### Task description
Copy the records exactly, leaving out every picture.

-------- Working data

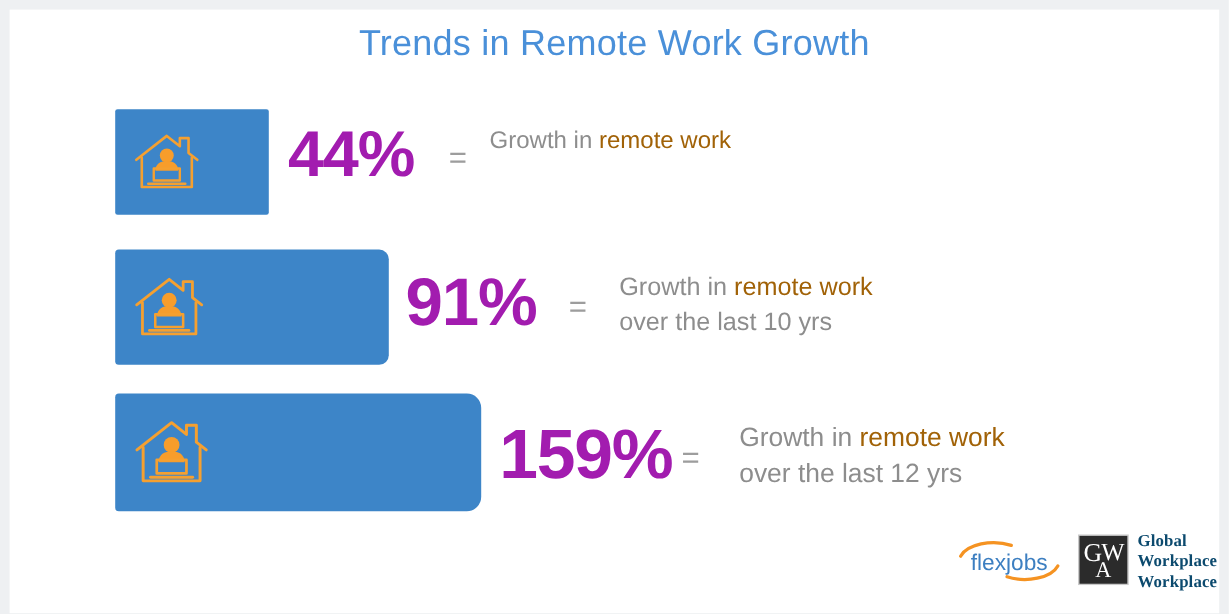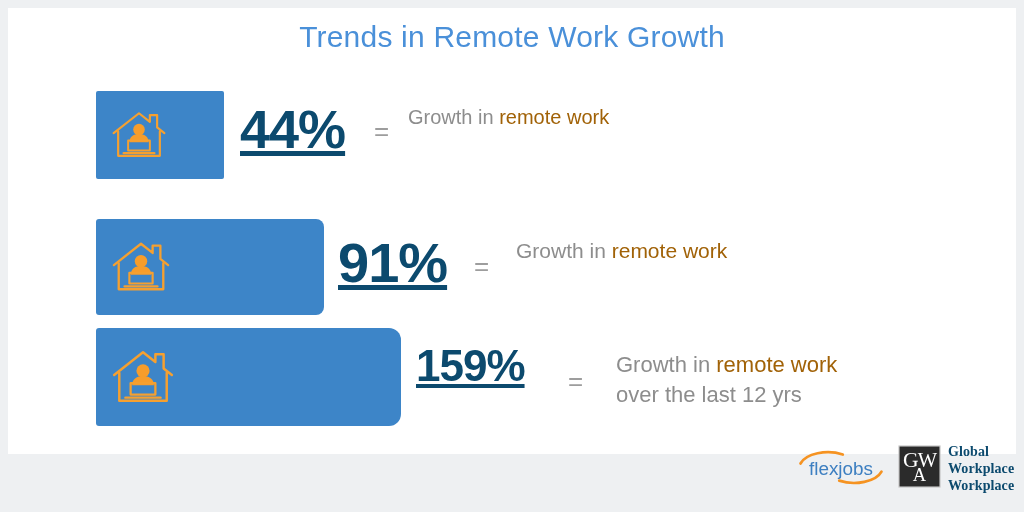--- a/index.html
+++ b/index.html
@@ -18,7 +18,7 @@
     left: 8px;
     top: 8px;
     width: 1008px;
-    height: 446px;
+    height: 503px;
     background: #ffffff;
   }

----------------

### Answer space
--- a/index.html
+++ b/index.html
@@ -18,7 +18,7 @@
     left: 8px;
     top: 8px;
     width: 1008px;
-    height: 446px;
+    height: 503px;
     background: #ffffff;
   }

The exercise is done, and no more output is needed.